===== SUPPLIED MATERIAL =====

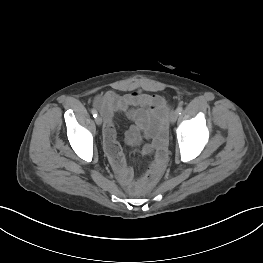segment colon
Masks as SVG:
<instances>
[{
	"label": "colon",
	"instance_id": "obj_1",
	"mask_svg": "<svg viewBox=\"0 0 263 263\" xmlns=\"http://www.w3.org/2000/svg\"><path fill=\"white\" fill-rule=\"evenodd\" d=\"M159 175L158 170H148L144 179L138 181L136 185L132 188L133 191H137L138 189L144 187L145 185L155 181Z\"/></svg>",
	"mask_w": 263,
	"mask_h": 263
}]
</instances>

=====

▶ _DIRECTIONS FOR THIS TASK_:
Put each line of the material above into a Markdown table with two columns, Row and Line, numbering the rows in order and skipping any blank lines. Leave the pictures out.

▶ _SOLUTION FOR THIS PROBLEM_:
| Row | Line |
|---|---|
| 1 | segment colon |
| 2 | Masks as SVG: |
| 3 | <instances> |
| 4 | [{ |
| 5 | 	"label": "colon", |
| 6 | 	"instance_id": "obj_1", |
| 7 | 	"mask_svg": "<svg viewBox=\"0 0 263 263\" xmlns=\"http://www.w3.org/2000/svg\"><path fill=\"white\" fill-rule=\"evenodd\" d=\"M159 175L158 170H148L144 179L138 181L136 185L132 188L133 191H137L138 189L144 187L145 185L155 181Z\"/></svg>", |
| 8 | 	"mask_w": 263, |
| 9 | 	"mask_h": 263 |
| 10 | }] |
| 11 | </instances> |